A 15-year-old boy tragically found dead after attending a party in Penparcau had suffered an overdose of ecstasy.
Teenager Joel Dibble, from Talybont, died on Friday, 7 April, last year and his body was found on the morning of Saturday, 8 April, by a woman walking her dog at Pen Dinas.
An inquest heard that Mr Dibble had attended a party on the Friday night, where one witness gave a statement that said that Mr Dibble seemed to be intoxicated.
A post-mortem revealed levels of ecstasy that suggested Mr Dibble had taken a large amount of the drug, as well as cannabis.

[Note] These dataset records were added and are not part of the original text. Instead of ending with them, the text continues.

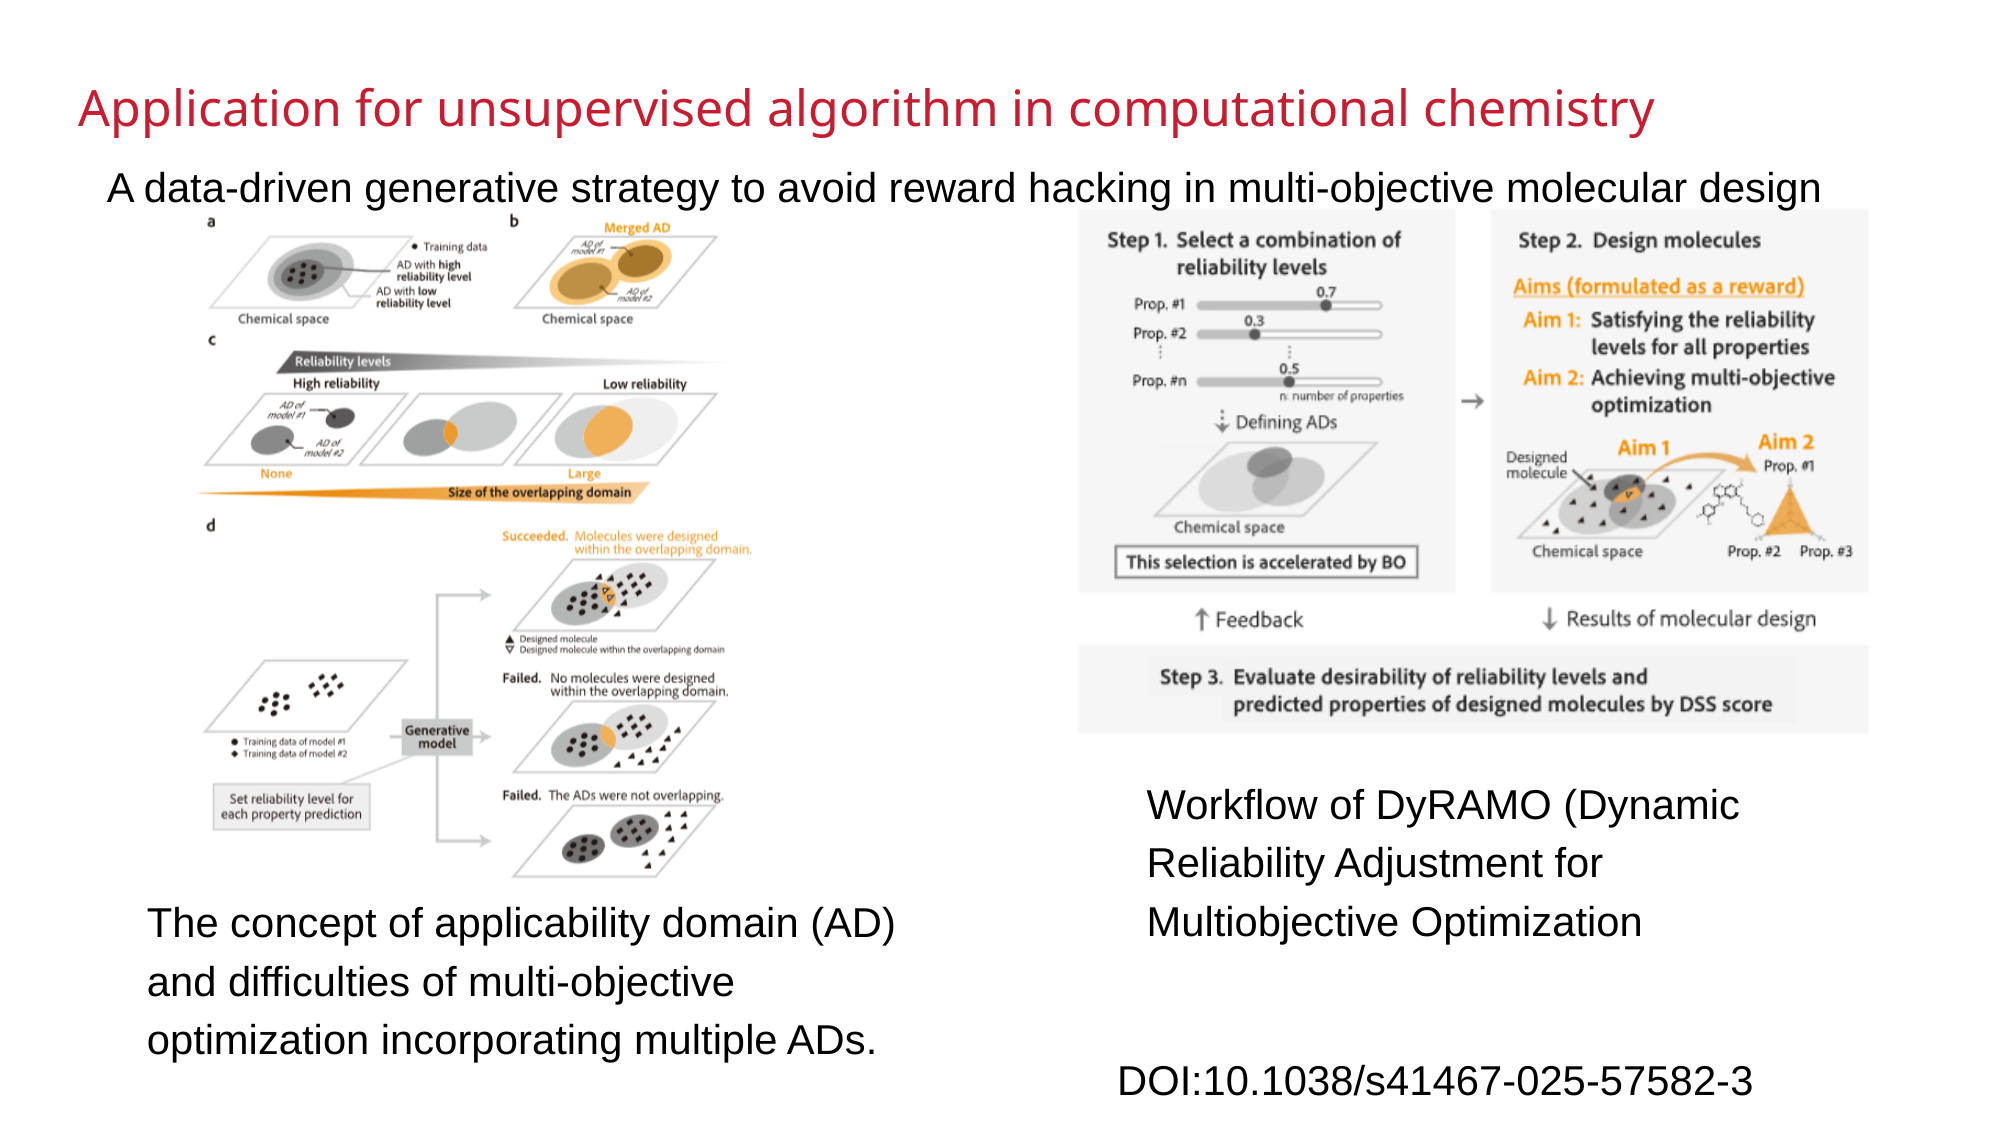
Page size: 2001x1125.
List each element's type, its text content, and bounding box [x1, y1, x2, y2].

picture [1063, 204, 1887, 743]
picture [158, 204, 772, 881]
text_box A data-driven generative strategy to avoid reward hacking in multi-objective molecular design [92, 153, 1902, 219]
text_box Application for unsupervised algorithm in computational chemistry [64, 68, 1765, 144]
text_box Workflow of DyRAMO (Dynamic Reliability Adjustment for Multiobjective Optimization [1131, 762, 1841, 952]
text_box DOI:10.1038/s41467-025-57582-3 [1102, 1046, 1886, 1112]
text_box The concept of applicability domain (AD) and difficulties of multi-objective optimization incorporating multiple ADs. [132, 880, 923, 1071]
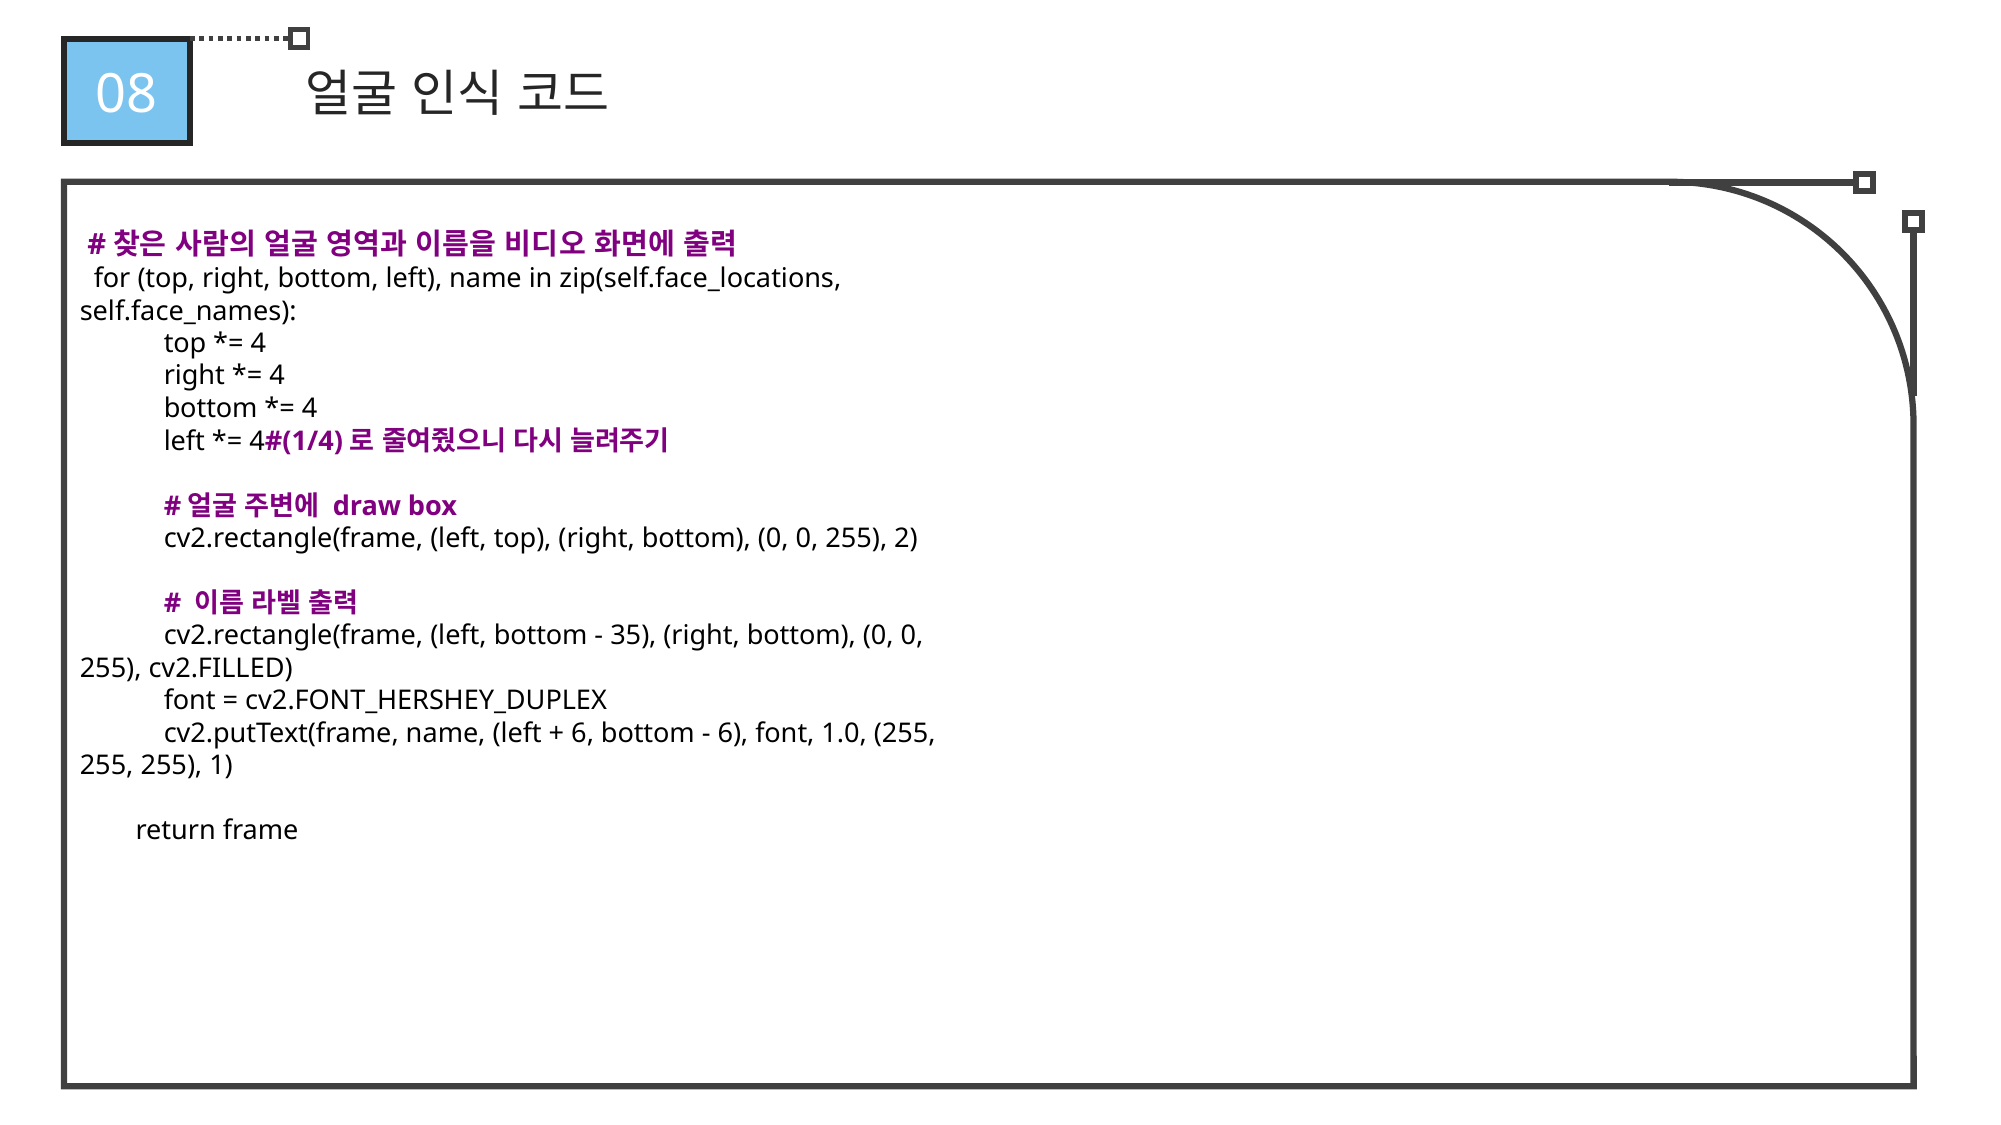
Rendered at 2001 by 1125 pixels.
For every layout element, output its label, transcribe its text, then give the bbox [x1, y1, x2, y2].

text_box 얼굴 인식 코드 [308, 54, 625, 129]
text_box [64, 174, 1923, 1087]
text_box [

Ceredigion coroner Peter Brunton said that Mr Dibble had been known to use ecstasy but that the “terrible tragedy” came after he took too much of the drug.
PC Sarah Smith said Mr Dibble’s body was discovered by a woman who was walking her dog at around 7.30am. Paramedics were called out, but Mr Dibble was declared dead at the scene.
Mr Brunton said there had been instances where Mr Dibble, a former Penglais School pupil who had been attending the Pupil Referral Unit in Aberaeron, had been involved with the police, including for possession of ecstasy, and that it suggested that he had “gone off the rails” for some reason.
He said that there was no suggestion that anyone else had administered the drug to Mr Dibble or that there had been third-party involvement, and that it was not known where the drug came from or how Mr Dibble got it.
Mr Brunton said he could not record a verdict of accidental death as Mr Dibble had knowingly taken the ecstasy, but that he had “succumbed to the levels of ecstasy in his system”.
That led to a verdict of misadventure, with Mr Brunton adding: “It was a terrible tragedy that on this particular evening he took too much.”